Now Raphael, on the other hand, in his final period at Rome, exhibits a wonderful narrative power in painting; and the secret of that power-the power of developing a story in a picture, or series of pictures-may be traced back from him to Pinturicchio, as that painter worked on those vast, well-lighted walls of the cathedral library at Siena, at the great series of frescoes illustrative of the life of Pope Pius the Second. It had been a brilliant personal history, in contact now and again with certain remarkable public events-a career religious yet mundane, you scarcely know which, so natural is the blending of lights, of interest in it. How unlike that Peruginesque conception of life in its almost perverse other-worldliness, which Raphael now leaves behind him, but, like a true scholar, will not forget. Pinturicchio then had invited his remark

able young friend hither, "to assist him by his counsels, who, however, pupil-wise, after his habit also learns much as he thus assists. He stands depicted there in person in the scene of the canonization of Saint Catherine; and though his actual share in the work is not to be defined, connoisseurs have felt his intellectual presence, not at one place only, in touches at once finer and more forcible than were usual in the steady-going, somewhat Teutonic, Pinturicchio, Raphael's elder by thirty years. The meek scholar you see again, with his tentative sketches and suggestions, had more than learned his lesson; through all its changes that flexible intelligence loses nothing; does but add continually to its store. Henceforward Raphael will be able to tell a story in a picture, better, with a truer economy, with surer judgment, more naturally and easily than any one else.
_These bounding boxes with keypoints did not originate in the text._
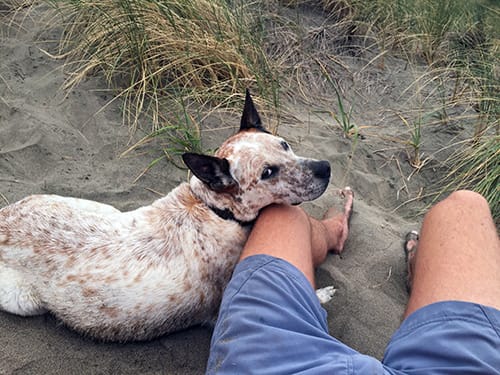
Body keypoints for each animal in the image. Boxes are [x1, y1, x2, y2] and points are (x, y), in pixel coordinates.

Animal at [0, 90, 352, 340]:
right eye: (268, 172)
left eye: (285, 144)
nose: (325, 168)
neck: (216, 210)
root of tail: (5, 215)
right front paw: (321, 295)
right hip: (21, 300)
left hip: (96, 207)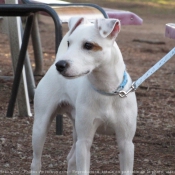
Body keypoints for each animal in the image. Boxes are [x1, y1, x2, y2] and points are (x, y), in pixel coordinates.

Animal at [31, 16, 138, 175]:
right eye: (69, 43)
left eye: (88, 45)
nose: (60, 65)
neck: (106, 91)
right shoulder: (84, 142)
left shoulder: (126, 144)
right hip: (41, 127)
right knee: (36, 162)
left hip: (76, 130)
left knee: (70, 159)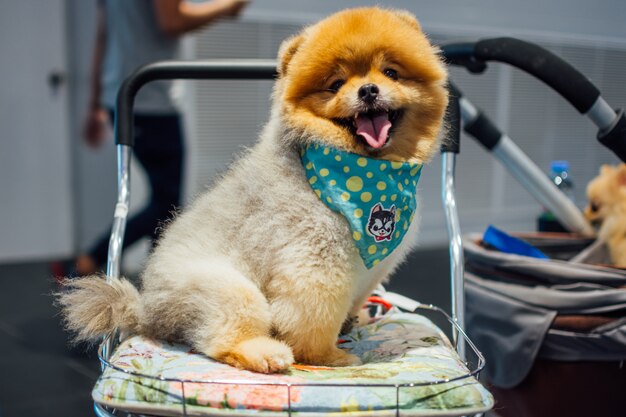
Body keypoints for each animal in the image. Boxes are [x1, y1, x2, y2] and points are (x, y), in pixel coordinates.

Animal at [58, 8, 446, 374]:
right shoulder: (314, 262)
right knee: (226, 332)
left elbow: (353, 301)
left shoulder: (372, 272)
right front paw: (327, 355)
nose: (368, 90)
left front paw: (355, 321)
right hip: (226, 289)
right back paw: (264, 353)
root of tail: (144, 311)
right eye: (336, 84)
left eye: (391, 73)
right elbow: (312, 320)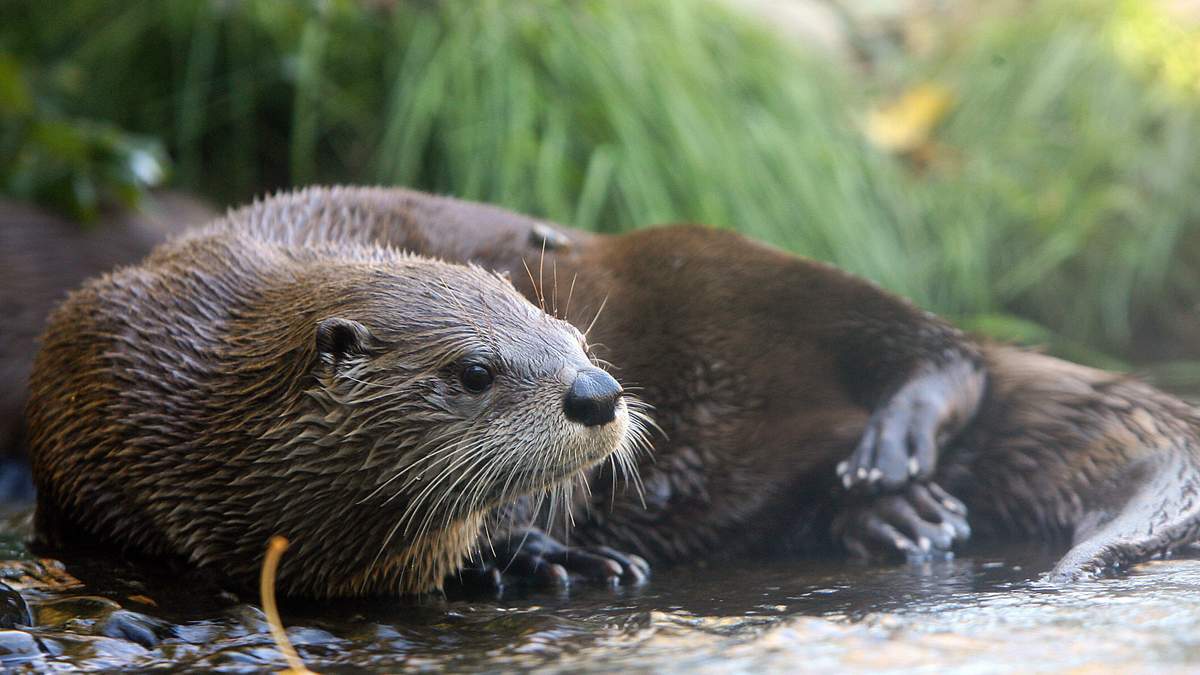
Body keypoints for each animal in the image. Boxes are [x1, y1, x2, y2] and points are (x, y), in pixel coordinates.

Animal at [198, 186, 1200, 582]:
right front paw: (539, 556)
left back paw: (893, 456)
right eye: (475, 373)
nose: (597, 391)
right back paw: (893, 515)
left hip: (727, 259)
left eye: (565, 338)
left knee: (947, 348)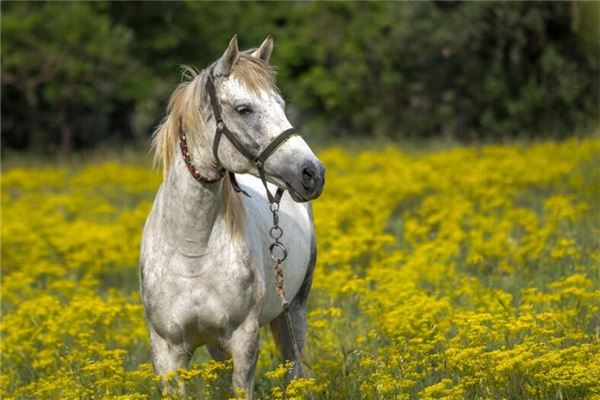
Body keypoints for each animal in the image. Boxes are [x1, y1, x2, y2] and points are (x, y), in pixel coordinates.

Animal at [139, 36, 326, 398]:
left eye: (281, 104)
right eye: (243, 109)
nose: (312, 173)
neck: (192, 249)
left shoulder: (243, 340)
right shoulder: (167, 351)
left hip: (293, 311)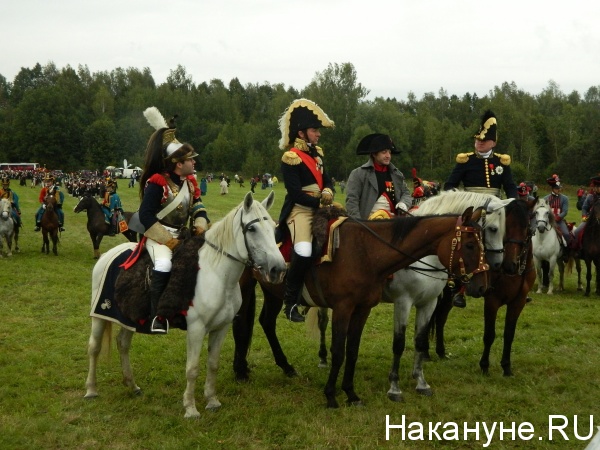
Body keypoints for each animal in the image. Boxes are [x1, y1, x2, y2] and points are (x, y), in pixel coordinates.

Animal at [85, 191, 288, 418]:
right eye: (252, 229)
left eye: (273, 228)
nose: (278, 269)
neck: (216, 273)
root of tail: (107, 255)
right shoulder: (196, 328)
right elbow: (192, 369)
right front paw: (190, 408)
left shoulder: (221, 328)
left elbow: (213, 364)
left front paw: (212, 400)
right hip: (99, 315)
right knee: (94, 347)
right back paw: (91, 389)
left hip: (129, 317)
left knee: (123, 343)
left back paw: (132, 385)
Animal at [232, 207, 490, 408]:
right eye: (469, 245)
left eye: (483, 243)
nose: (482, 286)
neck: (366, 252)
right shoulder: (347, 307)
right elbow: (340, 351)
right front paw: (331, 396)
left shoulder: (364, 308)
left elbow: (354, 350)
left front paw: (351, 393)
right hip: (243, 287)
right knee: (239, 325)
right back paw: (240, 370)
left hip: (273, 293)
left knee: (266, 323)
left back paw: (284, 367)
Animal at [428, 199, 536, 378]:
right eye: (505, 227)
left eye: (526, 227)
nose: (509, 264)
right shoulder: (492, 301)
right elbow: (489, 335)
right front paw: (484, 365)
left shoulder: (518, 302)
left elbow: (509, 334)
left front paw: (506, 367)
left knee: (441, 316)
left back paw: (441, 352)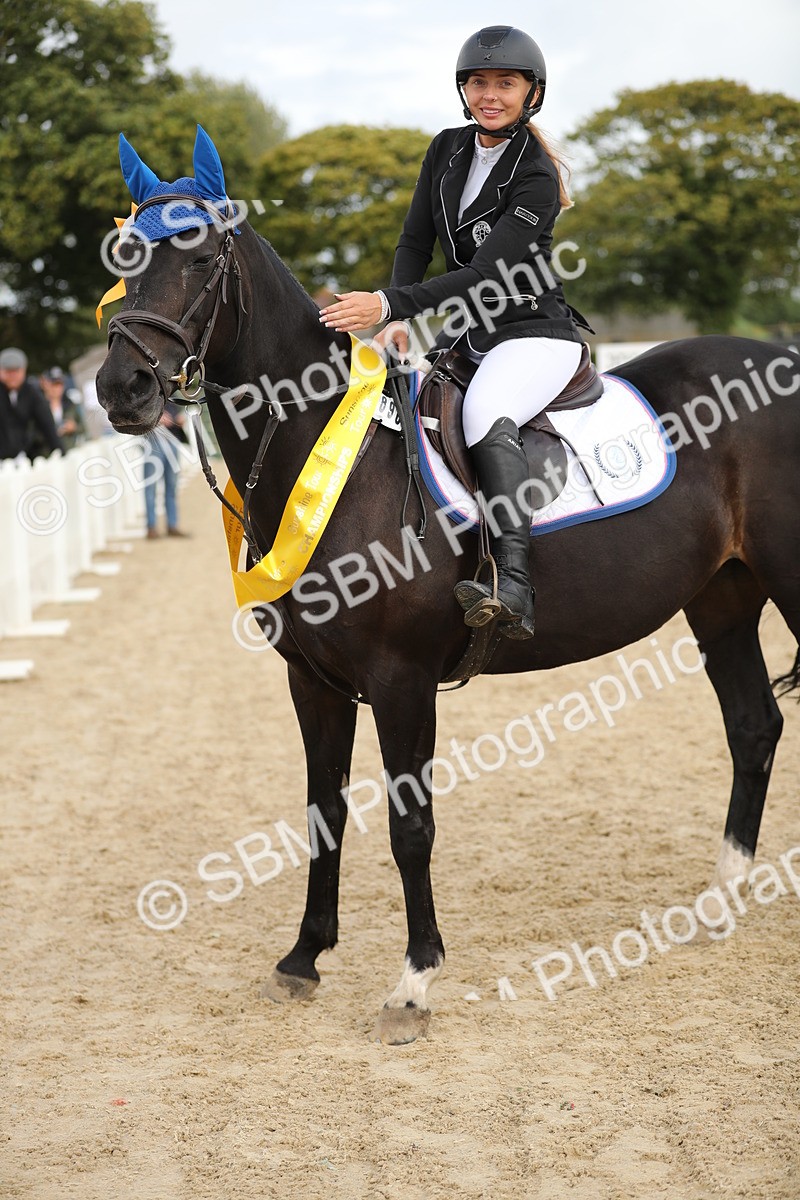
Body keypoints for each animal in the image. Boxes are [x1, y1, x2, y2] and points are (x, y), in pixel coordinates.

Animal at [97, 129, 800, 1044]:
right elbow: (324, 811)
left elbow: (410, 824)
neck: (332, 455)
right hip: (723, 598)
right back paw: (719, 902)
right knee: (753, 727)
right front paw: (303, 958)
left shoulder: (402, 680)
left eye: (204, 256)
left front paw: (413, 983)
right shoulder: (313, 682)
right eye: (125, 258)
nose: (121, 389)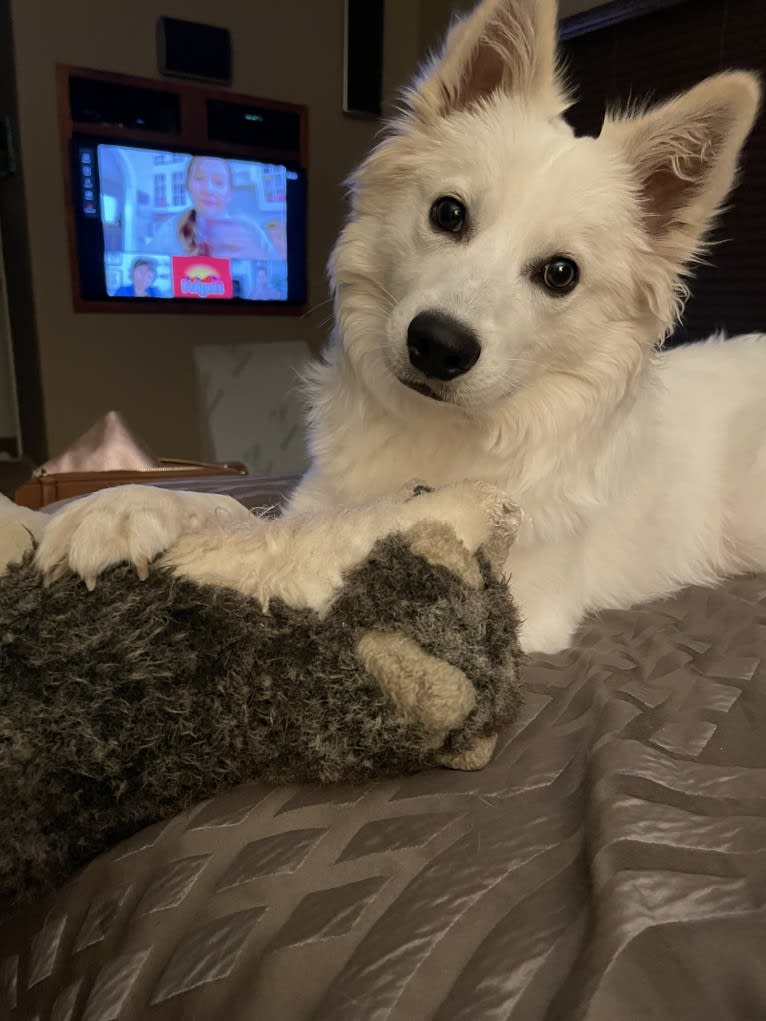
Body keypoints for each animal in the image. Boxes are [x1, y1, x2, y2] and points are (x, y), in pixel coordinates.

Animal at [27, 0, 763, 653]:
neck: (440, 430)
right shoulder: (317, 495)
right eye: (448, 213)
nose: (438, 345)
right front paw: (125, 506)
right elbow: (243, 510)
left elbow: (344, 535)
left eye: (560, 274)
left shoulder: (520, 590)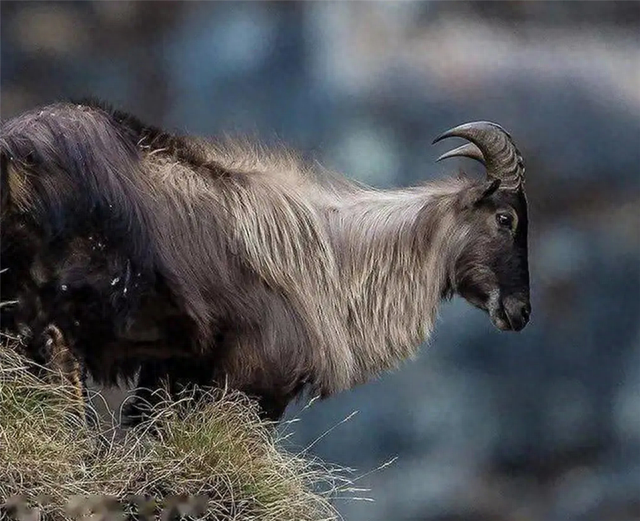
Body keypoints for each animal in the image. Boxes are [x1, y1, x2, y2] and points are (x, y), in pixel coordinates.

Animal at [0, 99, 528, 420]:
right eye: (506, 218)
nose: (519, 311)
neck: (330, 262)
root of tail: (17, 148)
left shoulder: (173, 374)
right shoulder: (255, 378)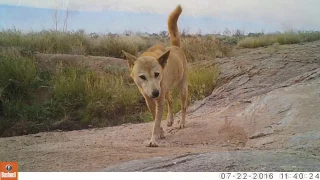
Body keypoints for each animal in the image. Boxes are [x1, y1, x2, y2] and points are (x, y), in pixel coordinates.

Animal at [122, 4, 188, 147]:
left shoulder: (159, 100)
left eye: (157, 74)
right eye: (142, 77)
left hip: (181, 88)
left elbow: (156, 122)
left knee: (183, 106)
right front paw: (160, 132)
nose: (155, 93)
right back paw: (170, 120)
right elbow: (155, 119)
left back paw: (181, 123)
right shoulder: (149, 100)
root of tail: (175, 47)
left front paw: (153, 139)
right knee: (171, 101)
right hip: (166, 91)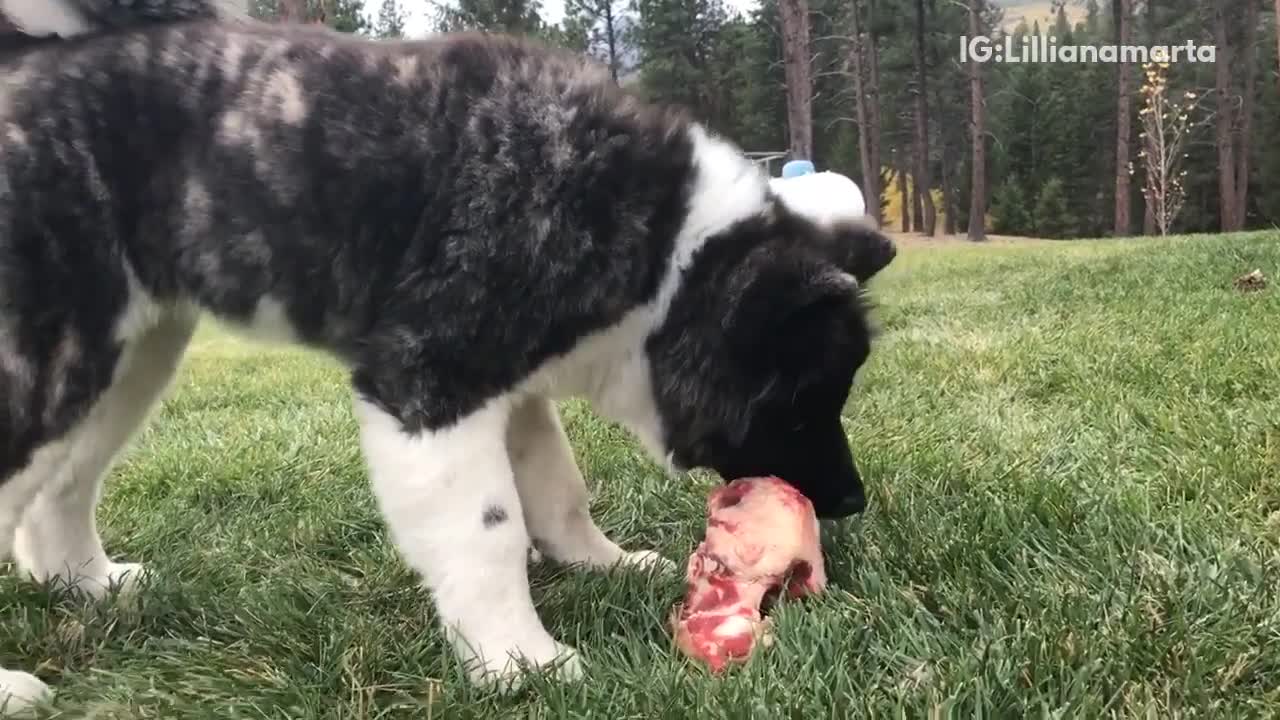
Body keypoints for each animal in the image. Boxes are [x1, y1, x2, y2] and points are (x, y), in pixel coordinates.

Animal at [0, 0, 896, 707]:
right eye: (801, 402)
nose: (851, 502)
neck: (669, 250)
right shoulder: (429, 389)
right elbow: (487, 532)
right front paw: (521, 662)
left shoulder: (511, 388)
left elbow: (557, 487)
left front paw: (599, 563)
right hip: (51, 358)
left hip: (128, 353)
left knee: (62, 487)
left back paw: (86, 583)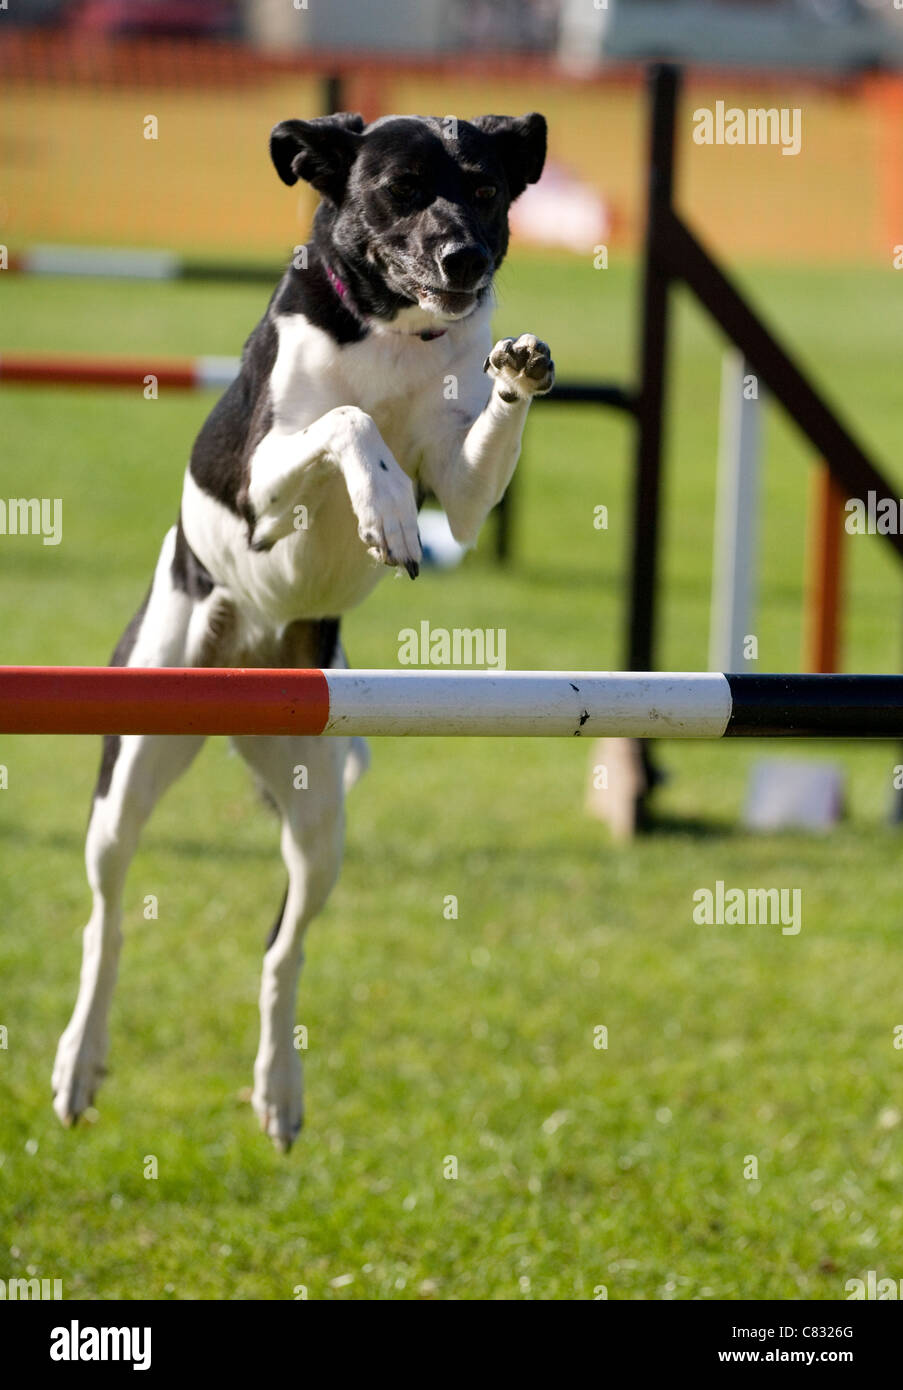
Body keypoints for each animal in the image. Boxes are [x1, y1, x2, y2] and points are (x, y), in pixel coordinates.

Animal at [56, 108, 552, 1150]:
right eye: (401, 189)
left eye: (486, 188)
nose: (464, 256)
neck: (390, 329)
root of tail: (242, 676)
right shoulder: (259, 487)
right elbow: (349, 422)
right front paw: (385, 511)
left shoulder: (466, 494)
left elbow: (468, 452)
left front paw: (520, 371)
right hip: (129, 771)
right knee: (107, 917)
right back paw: (78, 1064)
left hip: (319, 817)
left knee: (281, 951)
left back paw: (278, 1090)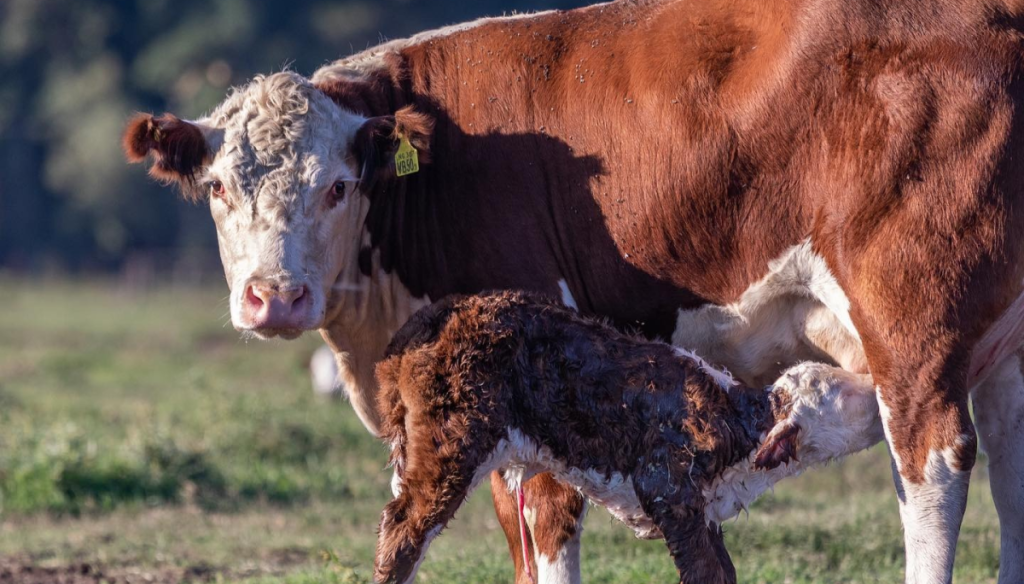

And here at Siena, of all Italian towns perhaps most deeply impressed with medieval character-an impress it still retains-grotesque, parti-colored-parti-colored, so to speak, in its genius-Satanic, yet devout of humor, as depicted in its old chronicles, and beautiful withal, dignified. It is here that Raphael becomes for the first time aware of that old pagan world, which had already come to be so much for the art-schools of Italy. There were points, as we saw, at which the school of Perugia was behind its day. Amid those intensely Gothic surroundings in the cathedral library where Pinturicchio worked, stood, as it remained till recently, unashamed there, a marble group of the three Graces-an average Roman work, in effect-the sort of thing we are used to. That, perhaps, is the only reason why for our part, except with an effort, we find it conventional or even tame. For the youthful Raphael, on the other hand, at that moment, antiquity, as with "the dew of herbs," seemed therein "to wake and sing" out of the dust in all its sincerity, its cheerfulness and natural charm. He turned it into a picture; has helped to make his original only too familiar, perhaps, placing the three sisters against his own favorite, so unclassic, Umbrian background indeed, but with no trace of the Peruginesque ascetic, Gothic meagreness in themselves; emphasizing rather, with a hearty acceptance, the nude, the flesh; made the limbs, in fact, a little heavy.